I think they should have gone for the money. As a taxpayer in this district it really angers me that the board chose to go with some meely-mouthed, politically-correct decision to sell the property for, essentially, "the children", or "the community.". Where have we heard "the community" before?? That's right, during the small works/business fiasco. But even if they had sold to Bush, it would have been one-time money. In the long run it really wouldn't have helped. And, I'm certain that there would have been an article in the Times or a post on this blog on the evils of selling to a "rich, white, private school," with the same calls for resignations or firings.
mirmac1 said…
What's the flaw Michael H.? And how is it Ron English's name keeps coming up in these matters? It must be a grand conspiracy against him. I'm personally swift-boating him with the Seattle Times. Or the UN is out to get him.
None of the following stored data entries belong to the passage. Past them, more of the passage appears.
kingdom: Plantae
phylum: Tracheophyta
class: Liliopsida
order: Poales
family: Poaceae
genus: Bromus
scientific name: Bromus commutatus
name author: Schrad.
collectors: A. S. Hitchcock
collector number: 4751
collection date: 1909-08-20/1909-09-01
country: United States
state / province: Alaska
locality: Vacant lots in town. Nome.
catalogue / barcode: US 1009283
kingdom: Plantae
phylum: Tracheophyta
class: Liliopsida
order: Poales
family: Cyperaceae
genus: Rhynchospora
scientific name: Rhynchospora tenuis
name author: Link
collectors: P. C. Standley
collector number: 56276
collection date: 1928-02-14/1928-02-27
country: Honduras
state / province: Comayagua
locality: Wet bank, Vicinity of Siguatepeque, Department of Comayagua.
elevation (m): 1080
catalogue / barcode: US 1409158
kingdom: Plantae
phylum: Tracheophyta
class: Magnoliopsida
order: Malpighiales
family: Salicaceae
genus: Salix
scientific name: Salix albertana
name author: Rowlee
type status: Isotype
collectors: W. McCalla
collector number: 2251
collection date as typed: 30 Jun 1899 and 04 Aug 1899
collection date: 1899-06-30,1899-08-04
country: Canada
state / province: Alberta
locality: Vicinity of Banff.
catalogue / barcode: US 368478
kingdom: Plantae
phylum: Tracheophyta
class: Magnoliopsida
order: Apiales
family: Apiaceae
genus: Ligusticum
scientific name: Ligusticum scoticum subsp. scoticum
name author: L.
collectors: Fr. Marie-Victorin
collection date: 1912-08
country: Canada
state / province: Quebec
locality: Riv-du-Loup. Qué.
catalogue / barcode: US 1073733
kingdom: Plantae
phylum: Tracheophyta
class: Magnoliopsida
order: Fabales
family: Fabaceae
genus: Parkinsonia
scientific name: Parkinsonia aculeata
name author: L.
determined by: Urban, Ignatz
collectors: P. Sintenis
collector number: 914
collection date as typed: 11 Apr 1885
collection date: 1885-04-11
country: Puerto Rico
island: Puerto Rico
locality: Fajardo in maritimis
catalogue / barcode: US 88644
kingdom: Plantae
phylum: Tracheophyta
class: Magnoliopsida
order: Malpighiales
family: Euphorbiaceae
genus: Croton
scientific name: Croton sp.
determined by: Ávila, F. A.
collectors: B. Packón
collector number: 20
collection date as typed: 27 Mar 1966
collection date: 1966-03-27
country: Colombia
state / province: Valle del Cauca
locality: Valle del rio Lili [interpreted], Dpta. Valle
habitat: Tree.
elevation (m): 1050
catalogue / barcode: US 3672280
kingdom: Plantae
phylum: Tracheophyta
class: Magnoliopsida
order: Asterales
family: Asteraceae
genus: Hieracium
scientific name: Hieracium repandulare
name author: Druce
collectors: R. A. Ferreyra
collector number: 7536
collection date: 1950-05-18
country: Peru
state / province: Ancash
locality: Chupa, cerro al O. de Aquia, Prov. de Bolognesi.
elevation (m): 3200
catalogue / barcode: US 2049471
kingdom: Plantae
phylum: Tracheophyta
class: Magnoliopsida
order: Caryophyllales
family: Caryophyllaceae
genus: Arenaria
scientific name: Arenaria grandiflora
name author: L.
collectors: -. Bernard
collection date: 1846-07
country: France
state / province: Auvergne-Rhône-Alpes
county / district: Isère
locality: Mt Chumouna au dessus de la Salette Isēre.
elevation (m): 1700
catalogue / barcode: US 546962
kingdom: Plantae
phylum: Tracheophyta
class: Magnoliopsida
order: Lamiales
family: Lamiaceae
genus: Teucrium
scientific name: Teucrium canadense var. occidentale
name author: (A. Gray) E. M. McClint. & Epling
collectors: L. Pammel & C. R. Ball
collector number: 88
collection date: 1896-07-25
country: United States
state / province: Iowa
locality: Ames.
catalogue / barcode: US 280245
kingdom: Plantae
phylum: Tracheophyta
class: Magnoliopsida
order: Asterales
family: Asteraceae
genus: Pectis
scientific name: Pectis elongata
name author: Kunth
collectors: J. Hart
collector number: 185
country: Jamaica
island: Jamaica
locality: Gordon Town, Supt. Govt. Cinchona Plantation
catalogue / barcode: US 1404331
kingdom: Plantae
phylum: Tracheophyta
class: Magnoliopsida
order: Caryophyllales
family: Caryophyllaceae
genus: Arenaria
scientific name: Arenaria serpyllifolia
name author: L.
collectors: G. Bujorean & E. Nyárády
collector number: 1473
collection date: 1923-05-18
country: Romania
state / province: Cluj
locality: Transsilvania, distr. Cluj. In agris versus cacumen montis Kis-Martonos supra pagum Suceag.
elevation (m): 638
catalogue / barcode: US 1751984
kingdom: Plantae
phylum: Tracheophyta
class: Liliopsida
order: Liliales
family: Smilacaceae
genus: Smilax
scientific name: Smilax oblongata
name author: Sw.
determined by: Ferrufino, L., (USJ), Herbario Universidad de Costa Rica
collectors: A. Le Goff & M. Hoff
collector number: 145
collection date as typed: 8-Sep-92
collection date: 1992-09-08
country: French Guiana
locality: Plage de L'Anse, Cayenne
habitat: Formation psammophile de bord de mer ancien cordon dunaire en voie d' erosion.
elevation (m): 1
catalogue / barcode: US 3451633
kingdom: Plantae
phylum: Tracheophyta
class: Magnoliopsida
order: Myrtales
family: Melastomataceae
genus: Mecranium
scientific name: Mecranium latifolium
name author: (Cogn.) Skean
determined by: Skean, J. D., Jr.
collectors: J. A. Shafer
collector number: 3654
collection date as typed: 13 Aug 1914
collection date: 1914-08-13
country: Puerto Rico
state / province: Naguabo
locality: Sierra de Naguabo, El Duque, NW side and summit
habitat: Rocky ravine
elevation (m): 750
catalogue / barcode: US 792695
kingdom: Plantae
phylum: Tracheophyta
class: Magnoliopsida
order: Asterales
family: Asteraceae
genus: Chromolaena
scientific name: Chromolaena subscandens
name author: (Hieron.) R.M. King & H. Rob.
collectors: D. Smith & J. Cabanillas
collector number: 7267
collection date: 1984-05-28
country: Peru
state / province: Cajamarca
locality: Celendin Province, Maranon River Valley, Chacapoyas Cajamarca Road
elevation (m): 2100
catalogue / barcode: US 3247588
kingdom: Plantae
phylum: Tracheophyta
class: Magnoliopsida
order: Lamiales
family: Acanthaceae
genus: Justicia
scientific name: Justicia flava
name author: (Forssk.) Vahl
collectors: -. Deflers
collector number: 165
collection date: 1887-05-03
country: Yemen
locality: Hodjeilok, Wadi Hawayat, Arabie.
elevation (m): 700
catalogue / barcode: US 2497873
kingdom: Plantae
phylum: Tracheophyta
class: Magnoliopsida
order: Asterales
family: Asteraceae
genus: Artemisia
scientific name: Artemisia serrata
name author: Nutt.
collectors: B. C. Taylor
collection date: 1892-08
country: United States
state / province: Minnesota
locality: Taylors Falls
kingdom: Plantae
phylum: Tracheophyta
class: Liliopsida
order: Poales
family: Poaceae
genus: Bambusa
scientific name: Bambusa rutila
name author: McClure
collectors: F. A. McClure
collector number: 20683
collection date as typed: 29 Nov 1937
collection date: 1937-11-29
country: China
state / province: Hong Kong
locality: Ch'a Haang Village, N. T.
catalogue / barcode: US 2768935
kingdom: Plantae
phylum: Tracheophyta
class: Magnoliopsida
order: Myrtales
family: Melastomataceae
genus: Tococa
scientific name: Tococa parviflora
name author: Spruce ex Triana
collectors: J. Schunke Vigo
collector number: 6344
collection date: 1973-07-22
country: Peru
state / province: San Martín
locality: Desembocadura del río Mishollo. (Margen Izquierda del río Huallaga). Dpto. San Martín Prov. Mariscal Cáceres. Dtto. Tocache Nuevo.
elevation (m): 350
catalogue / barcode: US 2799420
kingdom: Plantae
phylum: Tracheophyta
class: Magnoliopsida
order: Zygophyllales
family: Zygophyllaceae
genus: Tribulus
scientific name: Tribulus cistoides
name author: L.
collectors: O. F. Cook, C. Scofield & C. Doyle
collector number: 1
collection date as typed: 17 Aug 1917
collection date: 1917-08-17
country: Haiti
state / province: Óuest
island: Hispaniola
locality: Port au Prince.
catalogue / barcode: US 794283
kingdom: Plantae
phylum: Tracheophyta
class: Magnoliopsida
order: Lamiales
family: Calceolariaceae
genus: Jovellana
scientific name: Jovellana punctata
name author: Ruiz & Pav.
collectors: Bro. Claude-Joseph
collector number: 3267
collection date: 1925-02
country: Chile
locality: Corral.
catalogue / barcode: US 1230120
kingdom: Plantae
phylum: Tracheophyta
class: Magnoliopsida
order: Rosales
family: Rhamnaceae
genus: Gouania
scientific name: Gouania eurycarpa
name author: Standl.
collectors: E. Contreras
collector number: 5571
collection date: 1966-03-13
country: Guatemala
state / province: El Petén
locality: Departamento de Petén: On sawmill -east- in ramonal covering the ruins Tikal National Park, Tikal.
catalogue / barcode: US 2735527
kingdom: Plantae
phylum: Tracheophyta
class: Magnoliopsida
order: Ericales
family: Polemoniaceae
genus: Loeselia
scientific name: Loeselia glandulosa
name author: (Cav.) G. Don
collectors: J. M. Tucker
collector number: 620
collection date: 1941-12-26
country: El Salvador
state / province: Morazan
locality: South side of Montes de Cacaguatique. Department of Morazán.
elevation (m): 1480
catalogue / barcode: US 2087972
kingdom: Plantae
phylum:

I'm sure he's glad you're out there to defend the rich and white.
Michael H said…
@mirmac1: "I'm sure he's glad you're out there to defend the rich and white."

So, your true racist nature comes out. It's about time you were honest.
Kids, don't make me pull this car over.

I can only say (again) that when I was on closure and consolidation, people wanted to know what would happen to the closed buildings. There were two distinct groups.

One, sell for the most money.

Two, preserve buildings for affordable use by communities.

(Or, a lesser voice, just lease and never sell school buildings.)

I am fine with less money for community use. BUT I want to know that there will be oversight that communities do have access to the buildings.